You know, history news just won’t let me alone to write history these days. So much for that break from blogging.
This morning I arose at a reasonable hour to have breakfast while I perused our local newspaper, The Arizona Republic. You can imaging what pleasant reading that can be, between our governor’s desire to cut funding for transplant patients (talk about health care death panels … where are Obama’s health care critics on this issue?) and the continuing saga of the NFL Cardinals (thank goodness I’m a Giants fan).
There, in the Valley & State section, I came across a feature article on a display of documents related to Arizona’s territorial organization and push for statehood. The original state constitution and other documents had been set out for public viewing at the state capitol.
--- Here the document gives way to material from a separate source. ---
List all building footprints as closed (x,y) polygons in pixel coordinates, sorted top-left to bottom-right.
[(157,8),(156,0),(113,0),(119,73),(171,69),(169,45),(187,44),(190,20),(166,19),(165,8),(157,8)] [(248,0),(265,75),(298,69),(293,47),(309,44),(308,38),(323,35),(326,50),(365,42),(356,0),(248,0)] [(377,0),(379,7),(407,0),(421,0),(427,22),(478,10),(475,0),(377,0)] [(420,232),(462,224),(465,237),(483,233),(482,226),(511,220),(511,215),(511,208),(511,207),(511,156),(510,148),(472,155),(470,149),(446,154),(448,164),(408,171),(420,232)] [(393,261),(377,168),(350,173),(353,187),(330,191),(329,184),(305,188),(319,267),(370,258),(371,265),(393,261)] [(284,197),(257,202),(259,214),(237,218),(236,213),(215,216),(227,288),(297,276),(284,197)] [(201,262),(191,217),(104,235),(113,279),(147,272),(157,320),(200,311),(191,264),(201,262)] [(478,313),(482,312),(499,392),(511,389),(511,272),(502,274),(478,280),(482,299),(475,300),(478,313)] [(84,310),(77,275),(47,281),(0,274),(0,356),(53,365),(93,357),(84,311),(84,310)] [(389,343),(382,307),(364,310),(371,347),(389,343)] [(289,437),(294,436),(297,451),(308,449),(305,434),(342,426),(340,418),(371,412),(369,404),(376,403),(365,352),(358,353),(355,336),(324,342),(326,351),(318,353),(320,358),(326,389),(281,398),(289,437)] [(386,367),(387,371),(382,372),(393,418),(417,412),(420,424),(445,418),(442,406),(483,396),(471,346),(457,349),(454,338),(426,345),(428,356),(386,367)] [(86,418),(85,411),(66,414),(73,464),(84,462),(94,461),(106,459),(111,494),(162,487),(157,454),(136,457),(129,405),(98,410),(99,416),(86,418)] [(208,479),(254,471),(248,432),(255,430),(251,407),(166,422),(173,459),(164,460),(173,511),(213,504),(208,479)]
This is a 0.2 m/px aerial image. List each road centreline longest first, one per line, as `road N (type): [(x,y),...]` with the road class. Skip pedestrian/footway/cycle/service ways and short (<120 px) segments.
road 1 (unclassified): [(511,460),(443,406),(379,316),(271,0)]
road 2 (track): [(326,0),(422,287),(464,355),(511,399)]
One of the other documents was “a portion of the Arizona Organic Act of 1863.” As the article tells us: “The document, which former President Abraham Lincoln signed, was fragile: Several pieces of clear tape, which yellowed over time, held the paper together.”
Hmmm, I thought, that’s a remarkable sentence. I had never seen Lincoln referred to as “former President Abraham Lincoln,” but, given the condition of funding for public education in this state, perhaps readers needed that reminder. I could also imagine preservationists and others wincing as they found out that the document was being held together by clear tape. Obviously the state spares no expense or expertise in preserving essential documents.
Then I looked at the photograph of Lincoln’s autograph:
Oops. That’s not Lincoln’s autograph. Not even close.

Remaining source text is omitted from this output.